Si le nombre de cas est faible, le taux d'incidence est trois fois supérieur à la moyenne départementale ce qui justifie, selon Santé publique France, la "mise en place d'une investigation environnementale préliminaire et de la poursuite de la surveillance sanitaire".

"On n'a pas de certitude (sur les causes, ndlr) mais on a un excès de cas", a souligné Pierre Ricordeau, directeur général de l'Agence régionale de Santé (ARS) Occitanie lors d’une conférence de presse à Nîmes. "Il va falloir que Santé Publique France actualise ses données de 2015 à 2019, c'est la priorité absolue pour nous", a ajouté Didier Lauga, préfet du Gard, lors de cette même conférence.

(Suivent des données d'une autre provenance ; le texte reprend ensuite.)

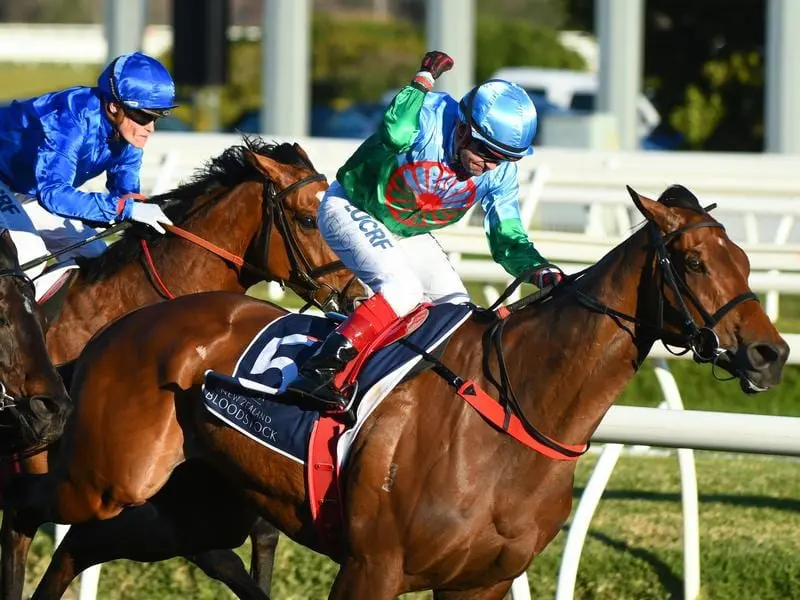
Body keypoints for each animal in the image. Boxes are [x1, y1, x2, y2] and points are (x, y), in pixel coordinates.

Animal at [25, 185, 788, 596]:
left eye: (747, 260)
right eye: (693, 261)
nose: (771, 353)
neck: (513, 411)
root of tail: (125, 324)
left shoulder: (480, 584)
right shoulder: (373, 568)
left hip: (190, 506)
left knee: (83, 546)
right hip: (105, 477)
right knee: (30, 510)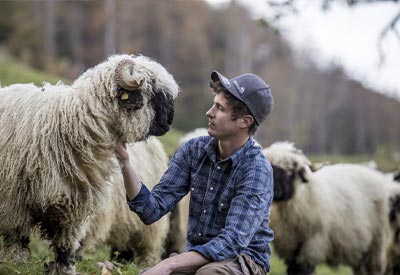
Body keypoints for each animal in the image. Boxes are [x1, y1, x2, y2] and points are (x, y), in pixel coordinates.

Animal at [264, 142, 392, 275]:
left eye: (290, 171)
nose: (276, 192)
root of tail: (373, 173)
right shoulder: (289, 247)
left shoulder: (313, 243)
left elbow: (303, 269)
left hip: (377, 245)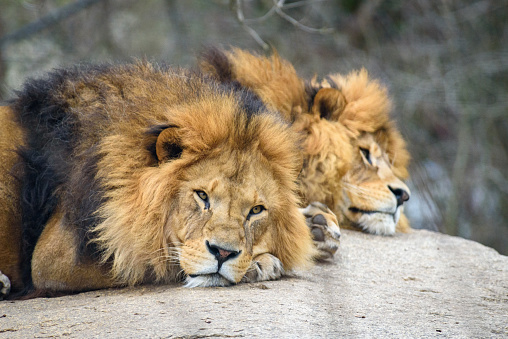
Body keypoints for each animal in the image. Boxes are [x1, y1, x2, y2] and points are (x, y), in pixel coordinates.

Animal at [0, 61, 318, 300]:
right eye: (202, 196)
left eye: (256, 210)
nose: (223, 253)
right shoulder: (54, 260)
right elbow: (154, 259)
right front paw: (263, 263)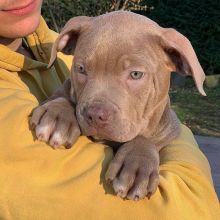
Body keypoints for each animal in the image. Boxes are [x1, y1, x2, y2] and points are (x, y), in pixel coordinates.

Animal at [29, 10, 206, 201]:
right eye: (81, 69)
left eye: (135, 74)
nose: (95, 115)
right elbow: (63, 97)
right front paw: (58, 115)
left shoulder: (169, 130)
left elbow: (145, 138)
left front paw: (137, 165)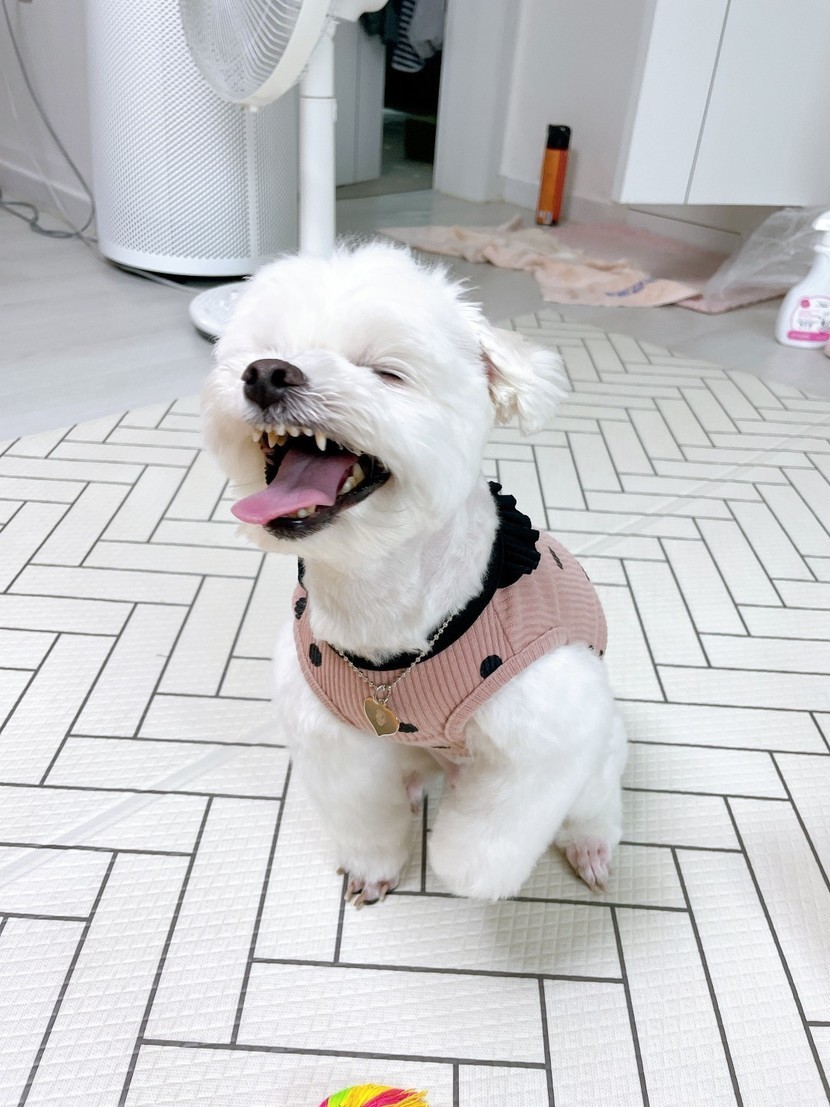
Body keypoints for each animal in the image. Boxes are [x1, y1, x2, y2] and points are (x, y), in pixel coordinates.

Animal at [202, 242, 627, 906]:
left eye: (386, 372)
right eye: (255, 352)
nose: (267, 373)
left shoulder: (548, 734)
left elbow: (486, 840)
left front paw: (458, 868)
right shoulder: (331, 737)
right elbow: (362, 814)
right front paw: (374, 866)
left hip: (601, 756)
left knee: (596, 807)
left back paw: (590, 846)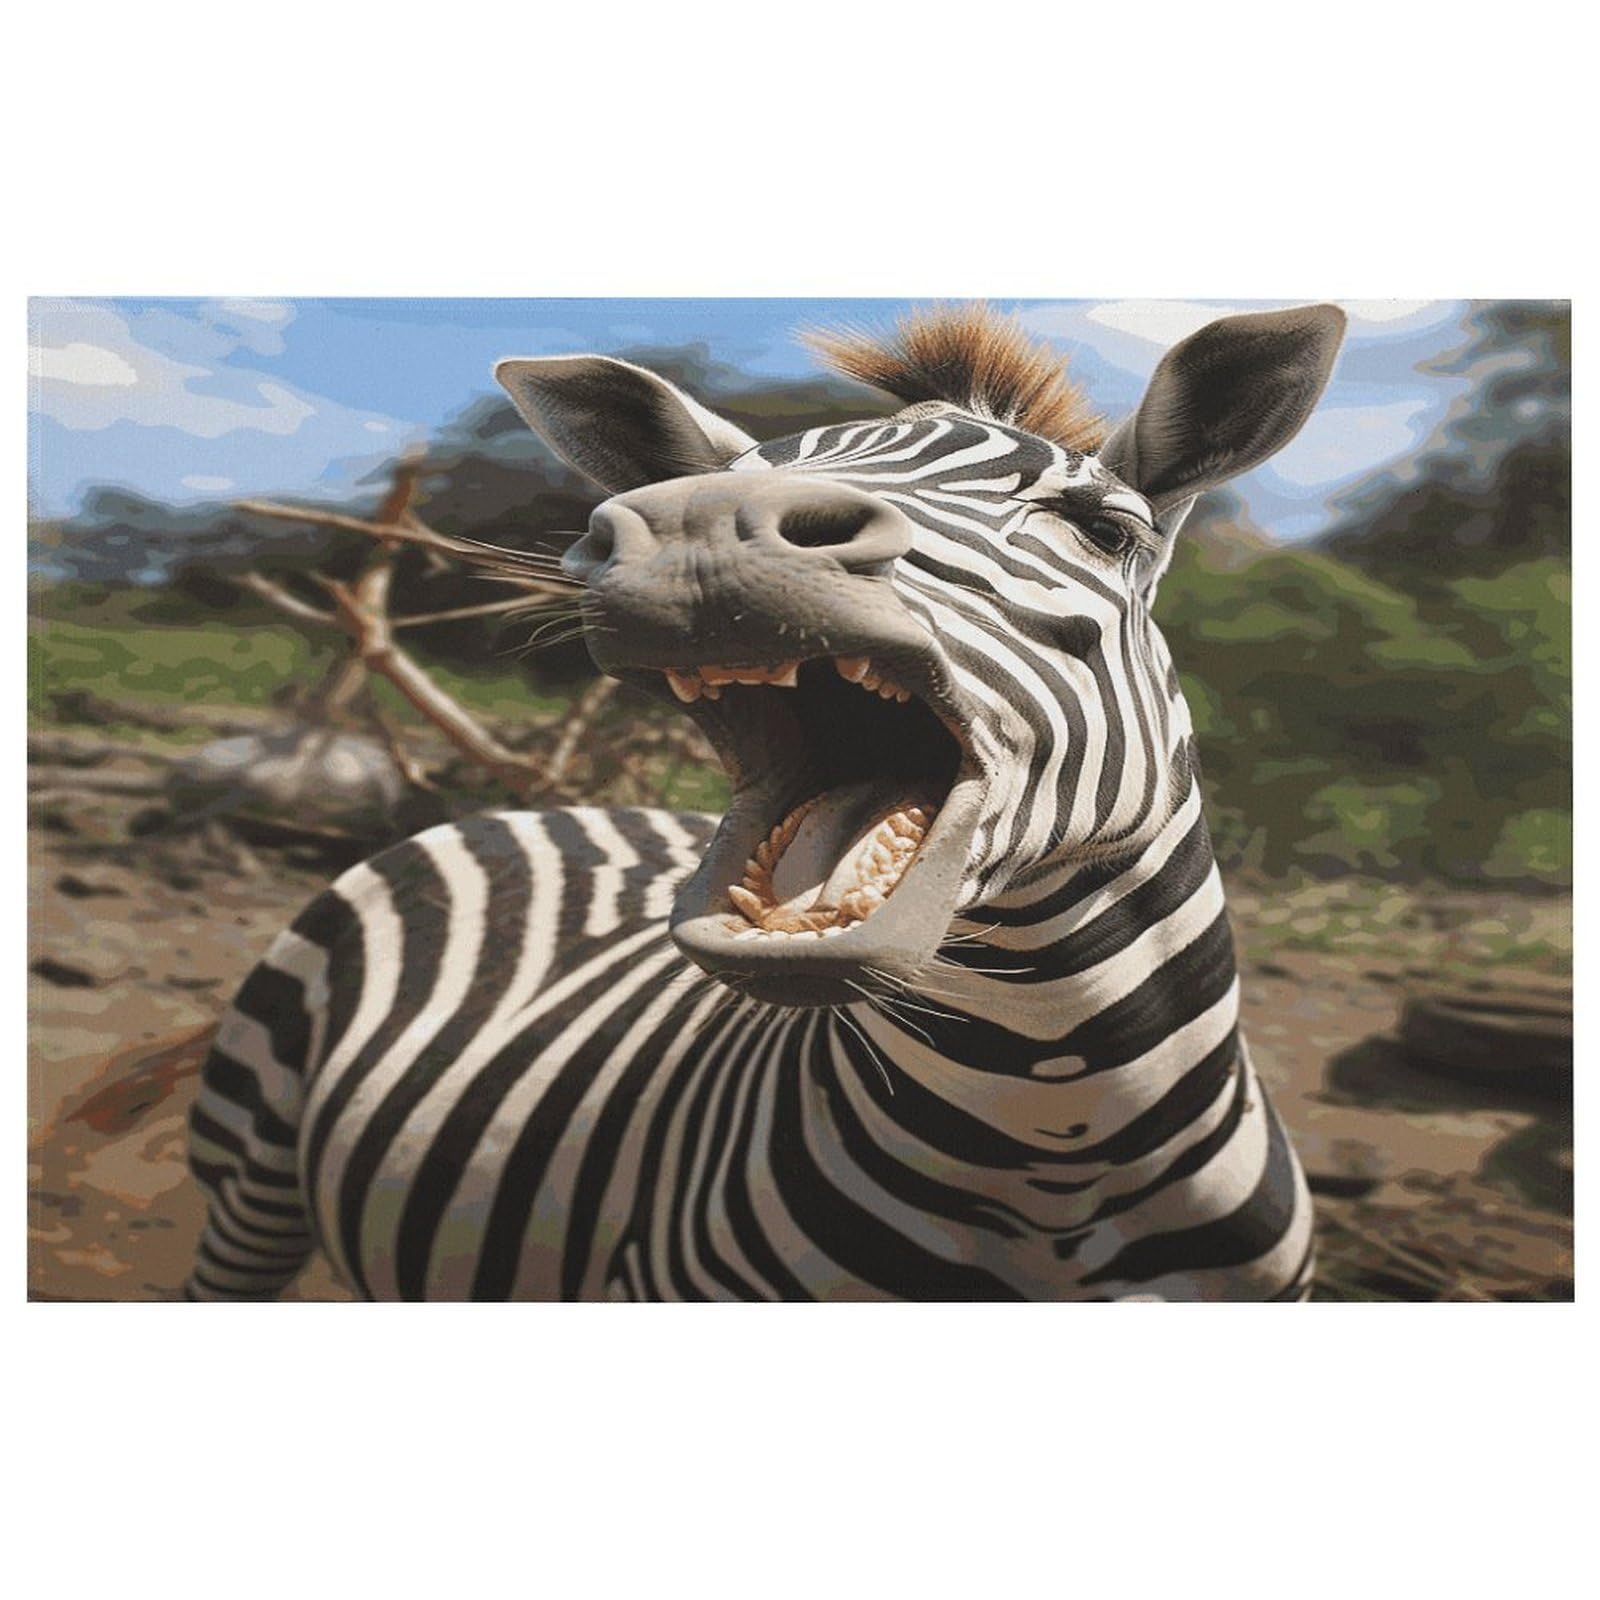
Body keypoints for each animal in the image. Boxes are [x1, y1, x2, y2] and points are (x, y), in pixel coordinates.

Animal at [185, 302, 1346, 1301]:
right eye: (724, 480)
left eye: (1103, 528)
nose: (701, 526)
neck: (1055, 1140)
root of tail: (528, 812)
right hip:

Pas plus d’un an de survie en moyenne

"L'interrogation des patients et des familles sur le pourquoi et le comment est toujours forte sur des tumeurs rares", a relevé Luc Bauchet, neurochirurgien au CHU de Montpellier. 
Et les glioblastomes sont des "maladies graves" détectées généralement autour de 65 ans et auxquelles les patients ne survivent en moyenne pas plus d'un an, a ajouté le médecin.

La plateforme chimique de Salindres en cause ?

Principal facteur pointé du doigt à ce stade : la plateforme industrielle de Salindres, berceau de l'aluminium et de la chimie depuis le XIXème siècle. L'usine historique de Salindres est devenue aujourd'hui une "Plateforme chimique", sur laquelle Axens produit des catalyseurs à base d’alumine et Solvay des dérivés fluorés destinés notamment à l'électronique et la pharmacie. Classée Seveso seuil haut, elle suscite localement de vives inquiétudes sanitaires et environnementales depuis des décennies.

Rechercher les sources de rayonnement

"Les rayonnements ionisants (qui émettent des rayons de forte énergie, comme les rayons X ou les rayons gamma émis par les matières radioactives, ndlr) sont les seuls facteurs de risques avérés des glioblastomes", souligne le docteur Bauchet.

La communauté scientifique s'interroge également sur l'incidence des champs électro-magnétiques ou des pesticides, précise le neurochirurgien. L'ARS Occitanie a donc saisi l'Autorité de sûreté nucléaire (ASN) pour identifier et vérifier les sources de rayonnements ionisants référencées dans ce secteur, notamment des "sources scellées" présentes sur la plateforme industrielle jusqu'à fin 2017.

La Direction régionale de l'environnement et l'aménagement et du logement (DREAL) sera pour sa part chargée de détecter "d'éventuelles anomalies" dans le stockage de "déchets historiques" liés à la production d'alumine entre 1860 et 1984 et contenant une radioactivité naturelle considérée comme faible. Neuf millions de tonnes de ces "boues rouges" sont enfouies dans deux "bassins" à Salindres et Rousson.